Le président de l’OIQ doit désormais assumer ses propos

La saga associée à réponse du président de l’OIQ, M. Daniel Lebel, ing. à la lettre du 3 juillet qui lui avait été envoyée par six(6) anciens hauts responsables de l’Ordre ingénieurs du Québec, dont moi-même, un ancien président et deux autres anciens vice-présidents, est à un point tournant car elle a finalement été publiée aujourd’hui 23 novembre 2013, dans le site de l’un des signataires de la lettre, mon collègue M. François P. Granger, ing.

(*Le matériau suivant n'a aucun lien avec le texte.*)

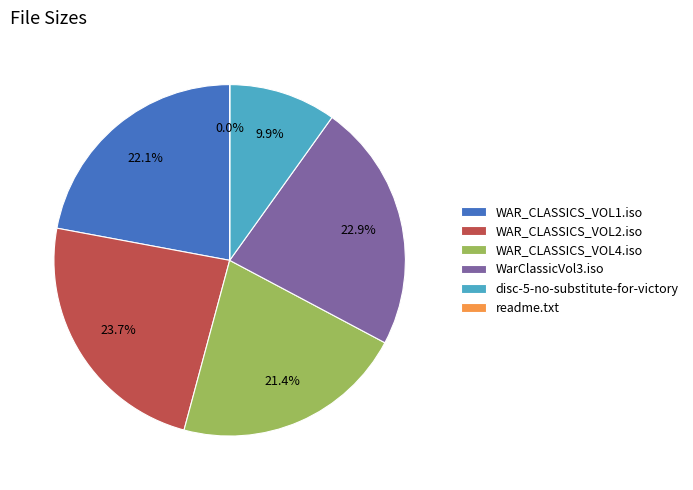

Does disc-5-no-substitute-for-victory account for over 50% of the chart?

No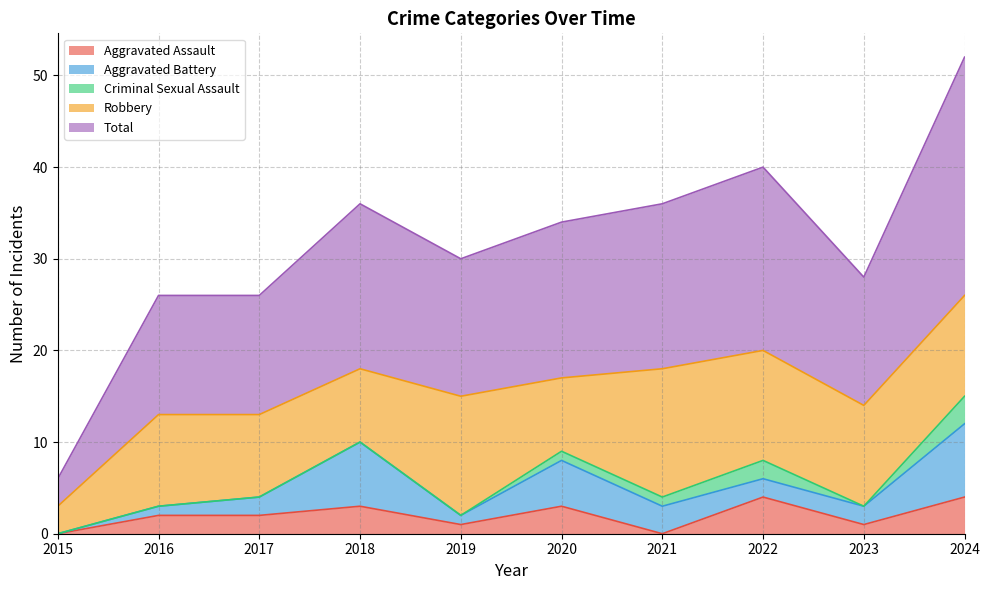

What are all the series names shown in the legend?

Aggravated Assault, Aggravated Battery, Criminal Sexual Assault, Robbery, Total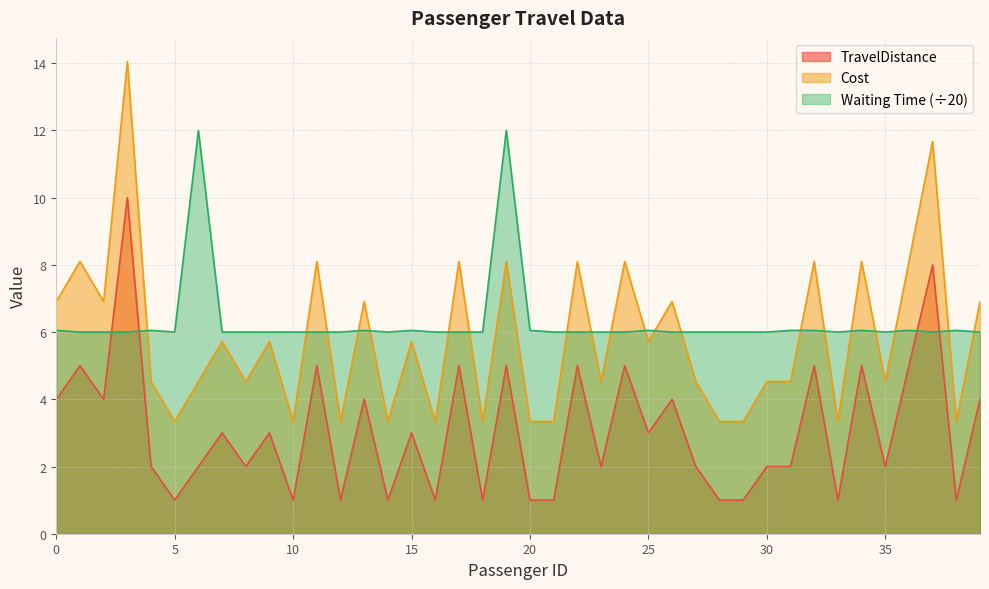

True or false: Waiting Time and Cost cross at least once.

True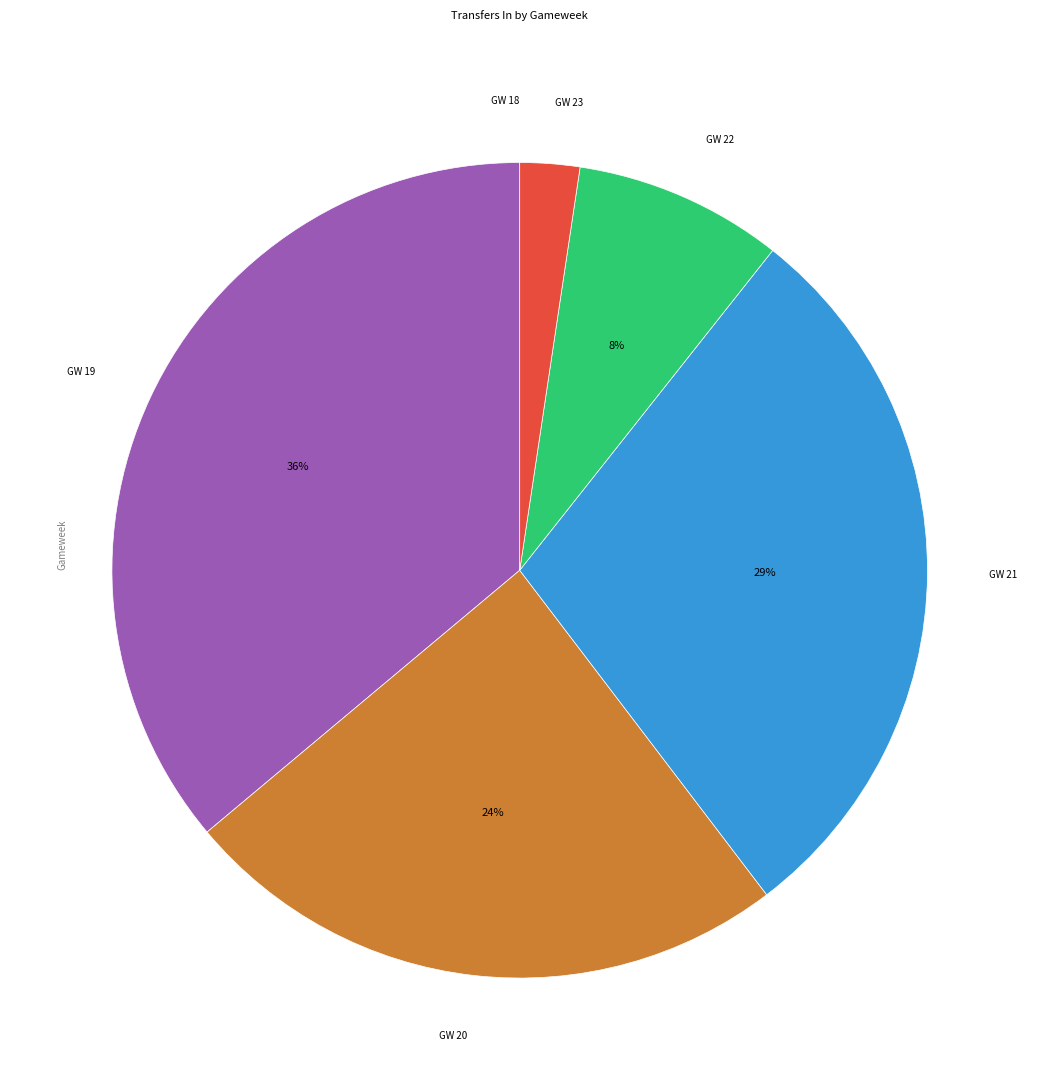

Is there a majority slice in this chart?

No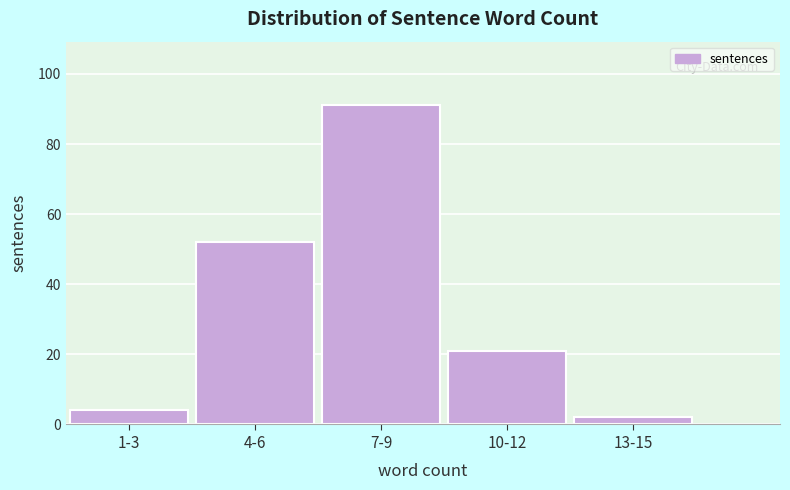

Reading right to left, list all the values displayed in this chart.

2	21	91	52	4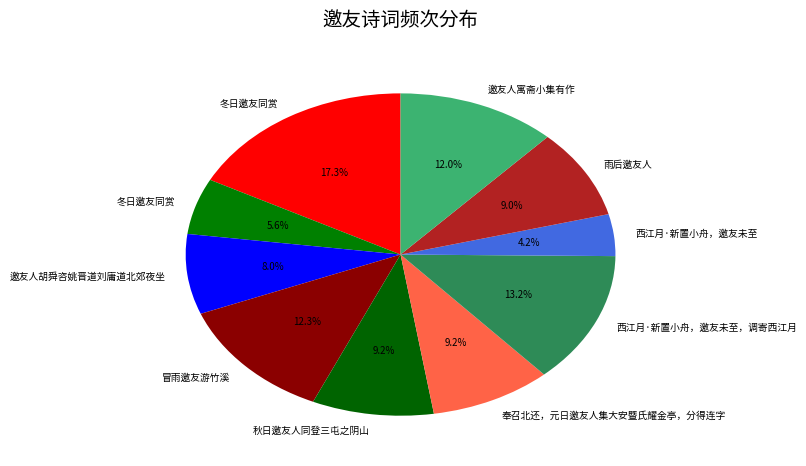

Is there a majority slice in this chart?

No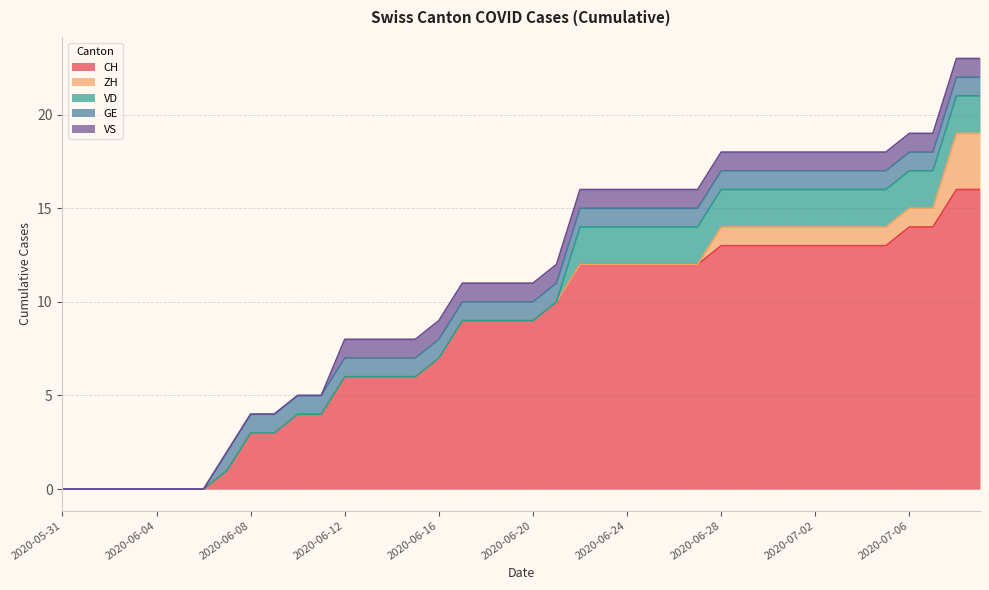

What is the value of the VS point at the 16th from the left?

1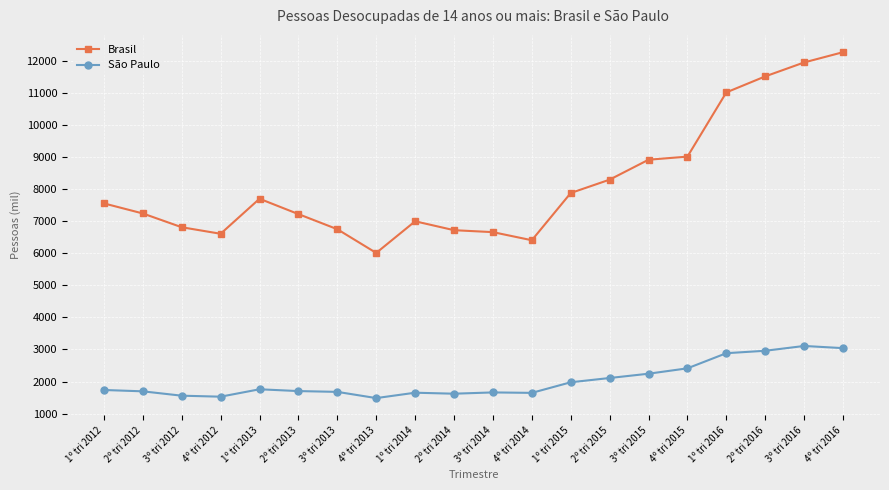

What is the total value across all series at 2º tri 2015?

10410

Étant donné que la réponse du président est désormais publique je me sens tout à fait à l’aise pour la publier dans sa version originale, pour en parler et pour la commenter. Voici la chronologie de cette correspondance:

  • Le 3 juillet 2013 six anciens hauts responsables de l”OIQ, écrivent au président actuel, M. Daniel Lebel, ing. pour lui suggérer des solutions realistes à la situation d’impasse dans laquelle la profession se trouve, en raison notamment de trois facteurs: 1) La remise en cause de l’intégrité de tous les ingénieurs suite aux révélations á la Commission Charbonneau, 2) l’érosion du membership en raison de contraintes déraisonnables, tout particulièrement au niveau financier, imposées par l’OIQ sur ses propres membres, 3) la perception motivée du manque de transparence de l’Ordre vis-a-vis du public et de ses propres membres.
  • Le 22 juillet 2013 M. Daniel Lebel, ing. répond a la lettre qui lui a été adressée en envoyant aux six signataires un courriel auquel est attaché un fichier “pdf” contenant la lettre. Le courriel lui-même comporte une notice de confidentialité. À la lumière du fait que l’OIQ a déjà démontré par le passé d’avoir tendance à initier des procédures judiciaires contre toute voix dissidente, je décide de ne pas la publier tant que je n’ai pas une autorisation formelle du président à cet effet, ou encore que la lettre ne devienne publique autrement.
  • Le 5 août 2013, j’envoie un courriel au président de l’OIQ pour lui demander l’autorisation de rendre sa réponse publique. Le président ne me répond pas.
  • Un peu plus tard au mois d’août j’affiche sur le forum Linkedin de l’Ordre des ingénieurs du Québec, ainsi que sur d’autres forums fréquentés par des ingénieurs québécois, le message suivant pour rappeler au président ma demande. Le message attire 16 commentaires, plus d’autres qui n’ont toujours été publiés…mais le président ne bronche pas.
  • Le 6 novembre 2013, je soumets sous forme de commentaire à mon intervention la réponse du président du 22 juillet 2013 dans le groupe Linkedin de l’Ordre des ingénieurs du Québec, précédé par le texte suivant: “Monsieur le président, je ne comprends pas votre réticence à assumer vos propos en rendant votre réponse publique, surtout après que pendant presque quatre mois tant de membres ont exprimé le désir d’en connaitre le contenu. Dans ces conditions, la seule solution que je vois est de la rendre publique moi-même dans ce forum de discussion. Puisque vous êtes le responsable ultime de l’OIQ,si le modérateur approuve sa publication, cela implique, il me semble, que vous êtes d’accord ou du moins que vous ne vous y opposez pas.”. Aujourd’hui, 23 novembre 2013, ce commentaire n’a toujours pas été publié!
  • Le 12 novembre 2013, mon collègue François P. Granger, qui lui a manifestement considéré que le la notice de confidentialité ne s’appliquait pas, ou du moins qu’elle n’avait pas force de loi, publie la réponse du président. C’est grâce à cela que je suis aujourd’hui en mesure de vous en dévoiler son contenu aujourd’hui!